Not a soul around, so I lugged myself and the bag I was escorting up to the fourth floor, where I found the crowd of students from the lift forming a lengthy queue for library card renewal. Beyond the security gates (only passable by library card holders of course) I spotted and hailed a friendly looking woman in a name badge who told me I wanted room N336. She told me to get back in the lift and go to the ground floor, along the hallway to a different set of lifts.

So back I got in the lift and descended to the ground floor where I found myself facing another set of card-operated barricades and a silver-haired defender of.. of.. whatever it was he was defending seated behind what I’m sure must have been a bullet-proof glass window. He told me I shouldn’t have come to the ground floor in this lift and that I should go back to the third floor as he presumed I was a member of the society for ancient civilisations or whoever it is who lives up there. No, I said, I was looking for the poetry reading in room N336. He said he knew nothing about a poetry reading or any such room, and couldn’t tell me whether I was actually in the north tower or not. After admonishing me again for coming down in that particular lift, and reinforcing his point that this was not an exit, he let me exit through the gate and I was back in the main hallway ready to search out the next set of lifts.

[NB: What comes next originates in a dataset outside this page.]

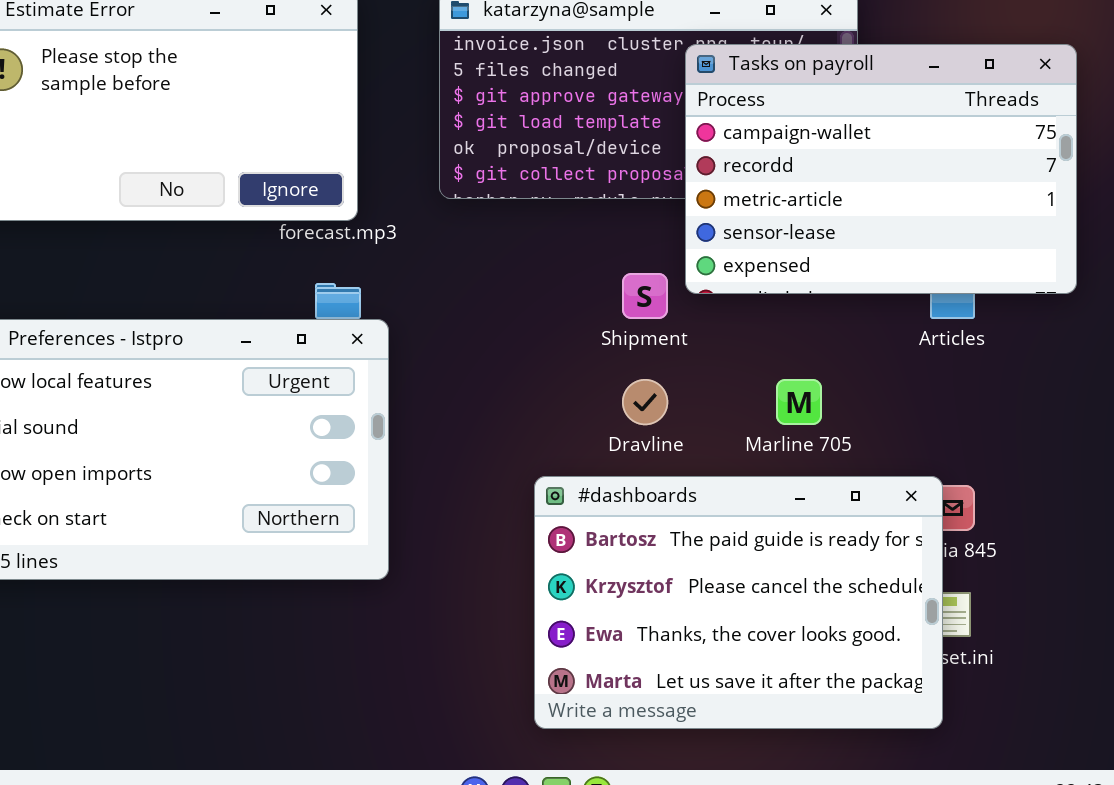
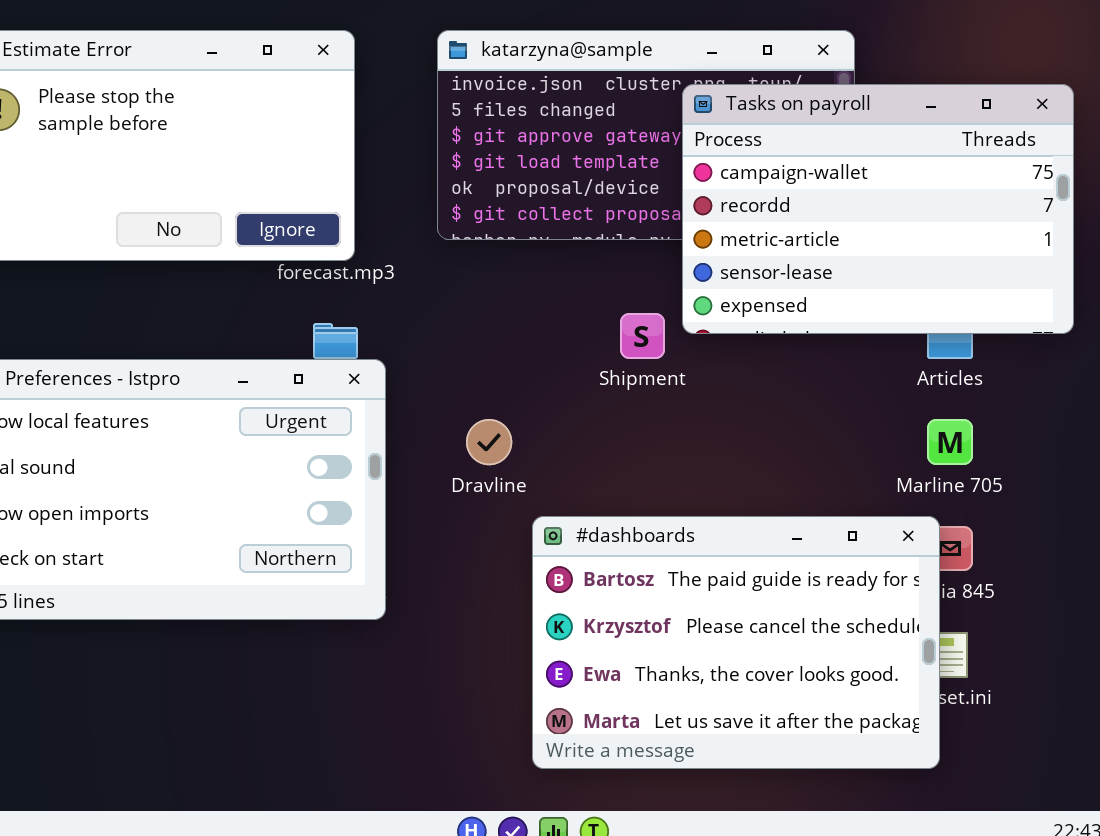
Dravline: [622,379,668,425] -> [466,419,512,465], moved
Marline 705: [776,379,822,425] -> [927,419,973,465], moved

Which I found and ascended to find a big classroom with two doors (one marked 336 and the other 336A) but no other indication there was a reading there. I entered and found a bookseller setting up and three others sitting in wait, which seemed a bit sparse since it was only ten minutes to the reading, but down I sat. The room did in fact fill up nicely by the start time, and Les Murray started his reading. For the next hour, we were entertained by his poems and by the periodic rattling of the door knob closest to the reader (on the door labelled 336, in fact) followed by the covert entry of latecomers through the other door. There followed a wine reception and then it was time to slink off into the night.

I made a nerdy list of the poems he read, and here they are; rather unkindly he read from the Australian edition of his collected poems, so those who rushed the book table afterwards were not always able to find their favourites, but he sold quite a bit and did a little friendly book signing. I was happy he started us off with a food poem, and I liked (and remembered from past readings, I think), his cow poem, which he introduced by saying it was one of his favourite animals, and that he thought he was one of the few real Hindus of Australia. It was a poem from the point of view of the cow, which he observed is a ‘collective creature’ and thus difficult to find a pronoun for.

Beanstock Sermon; Glass Louvres; Words of the Glass Blowers; On Removing Spiderweb; Arial; Cows on Killing Day; Cell DNA; Contested Landscape at Forsayth; The Shield Scales of Heraldray; the Moon Man; Judged Worth Evacuating; Clothing as Dwelling as as Shouldered Boat; Visitor; Jellyfish; Reclaim the Sites; To One Outside the Culture; Melbourne Pavement Coffee; On the North Coastline; Me & Je Reviens; Japanese Sword Blades in the British Museum; The Mare Out on the Road; Birthplace; Sunday on a Country River; and then he finished with a few new poems.